I’m not suggesting that most white Americans manifest that kind of extreme paranoia. But it isn’t as rare as those of us in liberal coastal cities would like to believe, and even the crude data of public opinion polls suggest that the climate of fear that enabled Darren Wilson is widespread in white America. Like so many other things about our perishing republic, this is paradoxical. Amid all this psychic distress, it’s easy to overlook the objective facts: Violent crime is at or near a 50-year low in this country, and by some measures an all-time low. The overt racial discord and confrontation of the 1960s and ‘70s is largely absent from American life (or at least it was, until very recently). A black man with a foreign-sounding name has twice been elected president, by comfortable margins.

If white Americans – who are and remain a uniquely wealthy, privileged and protected group as a whole — choose to view themselves through a prism of fear, invoking the same rhetoric of victimology they often claim to despise in others, they are not alone. We saw a similar defensive reaction among men during the hashtag war that erupted after the Santa Barbara shootings last spring, as if the #YesAllWomen consciousness-raising moment, which could have provoked thoughtful reflection, had been a call for a feminist police state and universal castration. Instead we learned that #NotAllMen are violent creeps. Well, congratulations.

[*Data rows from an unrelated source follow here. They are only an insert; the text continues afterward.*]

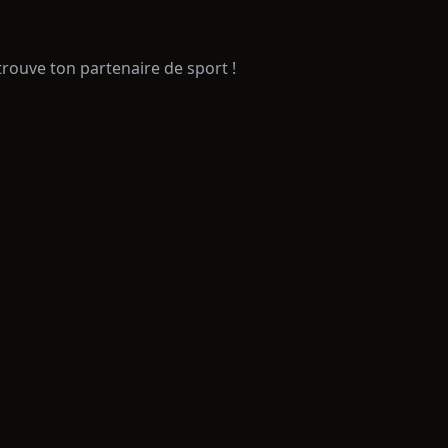
trouve ton partenaire de sport !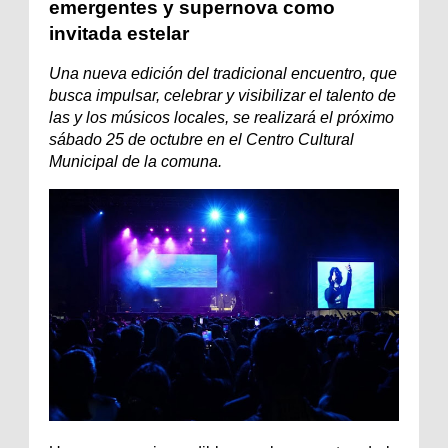
emergentes y supernova como
invitada estelar
Una nueva edición del tradicional encuentro, que
busca impulsar, celebrar y visibilizar el talento de
las y los músicos locales, se realizará el próximo
sábado 25 de octubre en el Centro Cultural
Municipal de la comuna.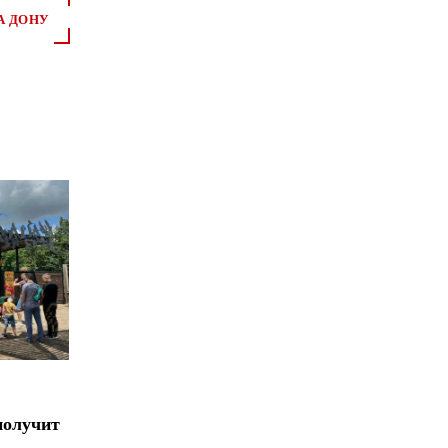
А ДОНУ
*
*
получит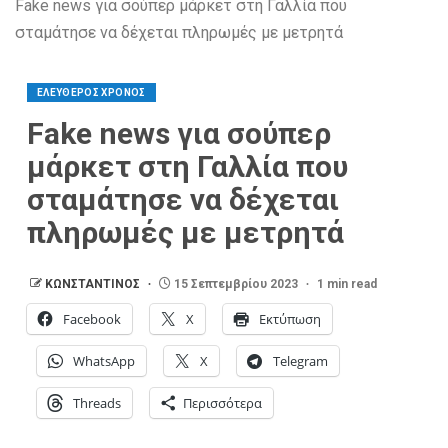
Fake news για σούπερ μάρκετ στη Γαλλία που
σταμάτησε να δέχεται πληρωμές με μετρητά
ΕΛΕΥΘΕΡΟΣ ΧΡΟΝΟΣ
Fake news για σούπερ
μάρκετ στη Γαλλία που
σταμάτησε να δέχεται
πληρωμές με μετρητά
ΚΩΝΣΤΑΝΤΙΝΟΣ
15 Σεπτεμβρίου 2023
1 min read
Facebook
X
Εκτύπωση
WhatsApp
X
Telegram
Threads
Περισσότερα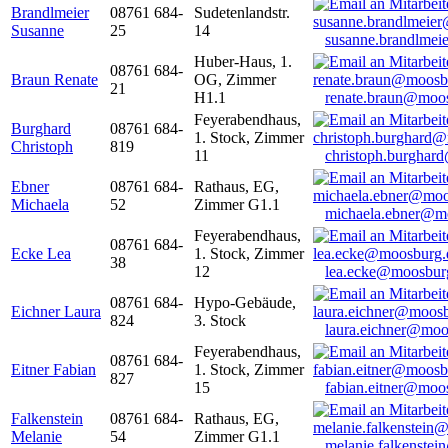
Brandlmeier
08761 684-
Sudetenlandstr.
Susanne
25
14
susanne.brandlme
Huber-Haus, 1.
08761 684-
Braun Renate
OG, Zimmer
21
H1.1
renate.braun@moo
Feyerabendhaus,
Burghard
08761 684-
1. Stock, Zimmer
Christoph
819
11
christoph.burghar
Ebner
08761 684-
Rathaus, EG,
Michaela
52
Zimmer G1.1
michaela.ebner@m
Feyerabendhaus,
08761 684-
Ecke Lea
1. Stock, Zimmer
38
12
lea.ecke@moosbur
08761 684-
Hypo-Gebäude,
Eichner Laura
824
3. Stock
laura.eichner@moo
Feyerabendhaus,
08761 684-
Eitner Fabian
1. Stock, Zimmer
827
15
fabian.eitner@moo
Falkenstein
08761 684-
Rathaus, EG,
Melanie
54
Zimmer G1.1
melanie.falkenste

Both of these fear-driven reactions are mimicked again, and repeatedly, on the national scale. Americans seem determined to process the trauma of 9/11 – which at this point feels like the cherished and nourished trauma of 9/11 – by convincing ourselves that we’re not actually a blundering imperial superpower but an embattled underdog, about to be overrun from outside and eaten away from within by a legion of comic-book supervillains. I’m aware this is nothing new. This current of xenophobia and panic, the terror that our shining city on a hill will be corrupted by savages and pagans, goes back at least as far as the Salem witch trials. With the delusion known as American exceptionalism comes the delusion of persecution. Remember the scene in “Fahrenheit 911” when Michael Moore gets people in the Michigan backwoods to explain why their county is a likely target for Islamic terrorists? They hate us for our freedom!

After the Edward Snowden revelations, and after the Brown and Garner grand jury decisions, many of us have found new reasons to fear the state apparatus, whether in its covert form or its paramilitary street-level domestic operatives. As I said earlier, not all fear is unreasonable, and those fears may find both positive and negative modes of expression. I will never know the vulnerable feeling of being an African-American potentially subject to street harassment, arbitrary arrest or summary execution by police. What is most noteworthy about the widespread and generally peaceful demonstrations in response to the Brown and Garner cases, in fact, is that they represent not the triumph of fear but a triumph over fear. The anguish, grief and fear of black people and other citizens have been translated into social action – into people on the street together, which is the most powerful antidote to fear.

Executives at Sony could perhaps have summoned the possibility of social action – if they lived in some alternate universe where they believed in something beyond corporate ass-covering. Since they don’t, they ditched a film they never believed in, in response to a fear they didn’t really feel, because the lawyers told them to. A profile in courage that sums up the year in fear just a little too well.